Given text ->

::::::::

A lot of my friends and family are leaving Facebook, Twitter, Instagram, and the like due to their banishment of Donald Trump. For many, it’s because they love Trump and won’t tolerate anyone who does not tolerate their friends. For others, who do not love Trump, they see this as a fundamental attack on free speech. And, of course, for all my dispensationalist friends and colleagues, this is the beginning of the end.

Maybe it is.

The problem with switching to alternative social networking sites like Parlor and MeWe right now is that they are being overrun by conservatives with a chip on their shoulder. Yes, I am a conservative. Yes, I have the same chip on my shoulder. The difference is that I have a lot of other chips that are bigger than my conservative chip could ever get.

So, a part of me does want to leave Facebook and Twitter and every other outlet that may be limiting free speech beyond my comfort zone (including the computer I am typing this on!), but the bigger part of me does not want to go somewhere else that will be out of balance with propaganda for my own cronies (not saying that is what the others are designed to do; that is just what they are now). It actually makes me more discouraged to see my side spewing just as much mindlessness as the other side.

More importantly, I don’t like to congregate with those who only think and believe the same as me. What a waste! I love gracious diversity. There are plenty of things I am wrong about. I don’t know what they are or I would change and be right! For now, I will have to find places to continually challenge my presuppositions, testing them, shaping them, and forging them in the fires of those who think differently.

There is a time and a place to congregate with those who are more of a like mind. But if that is the only place you find your fellowship, 1) you will never win anyone to Christ, and 2) you will surely become judgmental and mean-spirited. I remember some guy sending others out as wolves among sheep. Or, wait . . . maybe it was the other way around?

However, it is increasingly difficult to find this kind of fellowship out there. The loudest and most vocal are flooding the internet “streets,” looking for someone to “cancel.” Ironically, the loudest and most vocal are usually the most insecure. They exchange arguments for volume and critical thinking for anger. Out there today, the moment I say, “I voted for Trump” (or, worse, say “Hell yes, I voted for Trump!”—I almost have to say it with a bit of shame if I have any chance), some of my closest friends leave me in hatred and disgust, while others want to give me a gun and a MAGA hat!

::::::::

Source material ->
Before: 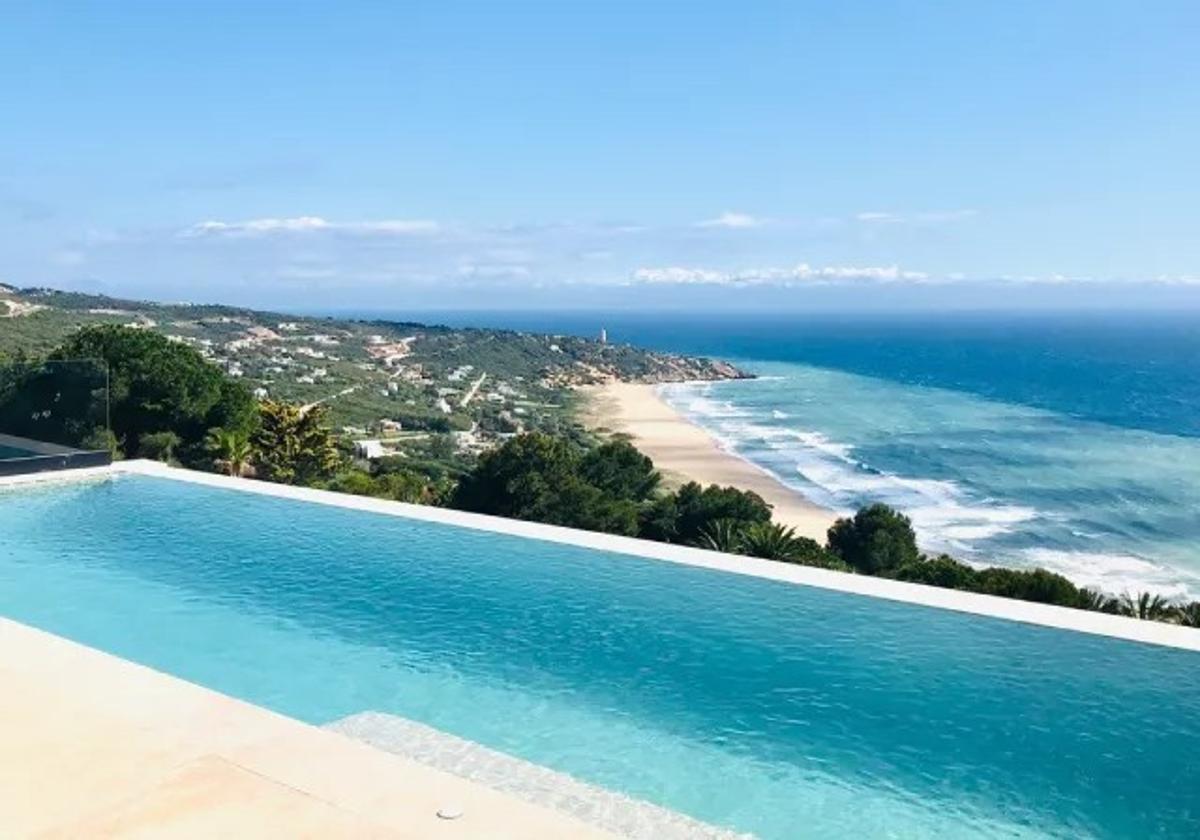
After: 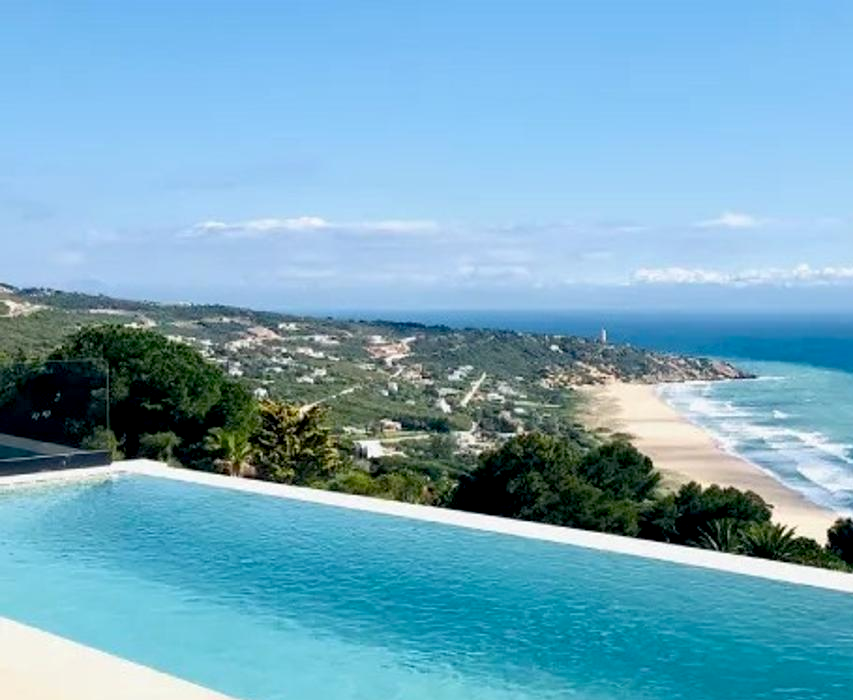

::::::::

Prompt 1 -> Name every social networking site mentioned in the post on leaving social media.
Prompt 2 -> In the post on leaving social media, reproduce word for word the passage from "More importantly, I" up to and including "other way around?".

Full solution 1 -> Facebook, Twitter, Instagram, Parlor, MeWe

Full solution 2 ->
More importantly, I don’t like to congregate with those who only think and believe the same as me. What a waste! I love gracious diversity. There are plenty of things I am wrong about. I don’t know what they are or I would change and be right! For now, I will have to find places to continually challenge my presuppositions, testing them, shaping them, and forging them in the fires of those who think differently.

There is a time and a place to congregate with those who are more of a like mind. But if that is the only place you find your fellowship, 1) you will never win anyone to Christ, and 2) you will surely become judgmental and mean-spirited. I remember some guy sending others out as wolves among sheep. Or, wait . . . maybe it was the other way around?